[Records excerpted from a collection]
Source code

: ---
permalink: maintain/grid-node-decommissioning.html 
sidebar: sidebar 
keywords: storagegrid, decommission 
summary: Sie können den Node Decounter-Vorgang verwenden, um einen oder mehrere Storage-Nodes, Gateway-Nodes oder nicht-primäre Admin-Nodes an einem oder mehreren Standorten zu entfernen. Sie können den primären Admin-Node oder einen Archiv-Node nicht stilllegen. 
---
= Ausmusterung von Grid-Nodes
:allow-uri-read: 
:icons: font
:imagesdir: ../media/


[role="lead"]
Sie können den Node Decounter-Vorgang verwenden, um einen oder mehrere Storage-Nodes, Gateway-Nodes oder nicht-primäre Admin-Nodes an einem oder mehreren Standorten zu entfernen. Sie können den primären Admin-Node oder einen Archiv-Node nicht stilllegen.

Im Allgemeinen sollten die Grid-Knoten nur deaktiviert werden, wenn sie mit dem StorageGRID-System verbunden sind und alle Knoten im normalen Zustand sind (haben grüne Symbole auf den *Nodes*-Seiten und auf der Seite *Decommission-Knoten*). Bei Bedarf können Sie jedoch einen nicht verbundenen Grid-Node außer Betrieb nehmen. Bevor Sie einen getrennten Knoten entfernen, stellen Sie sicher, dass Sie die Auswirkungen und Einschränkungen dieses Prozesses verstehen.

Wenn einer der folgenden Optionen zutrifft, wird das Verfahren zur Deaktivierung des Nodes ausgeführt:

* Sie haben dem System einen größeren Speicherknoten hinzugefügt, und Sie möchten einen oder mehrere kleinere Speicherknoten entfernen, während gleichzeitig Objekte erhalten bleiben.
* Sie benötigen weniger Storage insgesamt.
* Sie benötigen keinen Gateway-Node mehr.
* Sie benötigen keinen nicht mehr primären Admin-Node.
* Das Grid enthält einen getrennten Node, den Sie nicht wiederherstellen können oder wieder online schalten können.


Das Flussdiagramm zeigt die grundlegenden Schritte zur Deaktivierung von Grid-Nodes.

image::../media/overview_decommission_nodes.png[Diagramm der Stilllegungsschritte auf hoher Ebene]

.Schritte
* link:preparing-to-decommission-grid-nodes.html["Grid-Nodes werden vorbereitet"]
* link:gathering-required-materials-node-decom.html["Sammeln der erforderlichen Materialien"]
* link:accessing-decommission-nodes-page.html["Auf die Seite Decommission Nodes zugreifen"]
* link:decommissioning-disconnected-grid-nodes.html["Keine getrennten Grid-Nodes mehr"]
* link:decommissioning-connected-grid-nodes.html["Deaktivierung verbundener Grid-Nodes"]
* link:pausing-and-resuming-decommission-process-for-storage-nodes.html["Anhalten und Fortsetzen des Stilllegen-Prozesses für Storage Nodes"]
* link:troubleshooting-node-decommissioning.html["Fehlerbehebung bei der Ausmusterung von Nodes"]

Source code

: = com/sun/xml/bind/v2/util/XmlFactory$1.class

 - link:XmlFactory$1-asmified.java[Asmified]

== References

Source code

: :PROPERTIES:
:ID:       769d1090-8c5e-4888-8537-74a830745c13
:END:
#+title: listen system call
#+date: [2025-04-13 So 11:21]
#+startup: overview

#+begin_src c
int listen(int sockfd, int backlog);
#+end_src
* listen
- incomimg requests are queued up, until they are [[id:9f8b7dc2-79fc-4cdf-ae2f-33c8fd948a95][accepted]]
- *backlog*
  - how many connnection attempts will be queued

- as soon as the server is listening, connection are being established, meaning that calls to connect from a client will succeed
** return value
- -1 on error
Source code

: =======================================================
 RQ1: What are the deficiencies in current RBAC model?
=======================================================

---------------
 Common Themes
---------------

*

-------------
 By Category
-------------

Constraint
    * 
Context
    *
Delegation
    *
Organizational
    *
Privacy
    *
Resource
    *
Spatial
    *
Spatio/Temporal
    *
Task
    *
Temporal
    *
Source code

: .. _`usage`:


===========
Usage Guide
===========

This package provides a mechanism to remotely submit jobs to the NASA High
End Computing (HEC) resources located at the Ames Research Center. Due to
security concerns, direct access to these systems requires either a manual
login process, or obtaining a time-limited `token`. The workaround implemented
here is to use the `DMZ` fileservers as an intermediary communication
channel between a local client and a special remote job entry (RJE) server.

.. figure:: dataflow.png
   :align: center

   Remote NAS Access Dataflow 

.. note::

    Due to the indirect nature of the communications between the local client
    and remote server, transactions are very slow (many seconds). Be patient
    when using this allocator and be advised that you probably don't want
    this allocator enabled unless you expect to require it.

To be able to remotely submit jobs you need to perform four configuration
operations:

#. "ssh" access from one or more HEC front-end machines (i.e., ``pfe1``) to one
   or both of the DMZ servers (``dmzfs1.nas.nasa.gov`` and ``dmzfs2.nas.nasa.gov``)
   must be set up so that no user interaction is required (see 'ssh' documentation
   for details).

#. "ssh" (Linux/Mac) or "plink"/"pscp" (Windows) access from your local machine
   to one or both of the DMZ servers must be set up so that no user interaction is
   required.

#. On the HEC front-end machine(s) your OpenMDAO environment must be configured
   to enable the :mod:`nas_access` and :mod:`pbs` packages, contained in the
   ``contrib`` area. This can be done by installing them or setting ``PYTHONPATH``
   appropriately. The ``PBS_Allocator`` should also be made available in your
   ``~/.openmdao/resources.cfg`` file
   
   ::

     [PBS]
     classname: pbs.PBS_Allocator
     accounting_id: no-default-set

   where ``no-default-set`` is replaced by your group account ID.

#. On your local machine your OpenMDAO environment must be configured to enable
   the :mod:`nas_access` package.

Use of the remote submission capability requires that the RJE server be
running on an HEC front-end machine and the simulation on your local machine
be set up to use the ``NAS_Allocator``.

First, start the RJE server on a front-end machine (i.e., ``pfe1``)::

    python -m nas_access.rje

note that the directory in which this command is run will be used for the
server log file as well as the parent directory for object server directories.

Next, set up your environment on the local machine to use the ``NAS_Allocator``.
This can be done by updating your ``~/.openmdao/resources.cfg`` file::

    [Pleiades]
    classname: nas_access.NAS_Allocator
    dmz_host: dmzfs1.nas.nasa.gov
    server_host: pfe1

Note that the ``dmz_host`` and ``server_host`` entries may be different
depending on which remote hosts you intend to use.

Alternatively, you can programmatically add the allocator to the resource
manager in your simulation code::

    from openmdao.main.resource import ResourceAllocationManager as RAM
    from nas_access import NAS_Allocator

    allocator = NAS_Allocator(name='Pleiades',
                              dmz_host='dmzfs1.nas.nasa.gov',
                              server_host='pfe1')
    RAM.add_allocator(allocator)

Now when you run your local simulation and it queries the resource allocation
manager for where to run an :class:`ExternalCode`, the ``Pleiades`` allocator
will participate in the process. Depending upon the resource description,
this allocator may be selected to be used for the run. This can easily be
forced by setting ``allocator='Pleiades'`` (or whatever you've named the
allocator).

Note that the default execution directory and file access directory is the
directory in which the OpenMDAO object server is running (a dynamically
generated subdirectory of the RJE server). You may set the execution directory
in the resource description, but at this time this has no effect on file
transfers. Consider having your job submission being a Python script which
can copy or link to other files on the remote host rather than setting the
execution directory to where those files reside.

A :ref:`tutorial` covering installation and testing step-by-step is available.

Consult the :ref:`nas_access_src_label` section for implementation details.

▶ [PROBLEM TO SOLVE]
Return every line of the preceding records in which the word "submission" appears.

▶ [EXPECTED OUTPUT]
Use of the remote submission capability requires that the RJE server be
transfers. Consider having your job submission being a Python script which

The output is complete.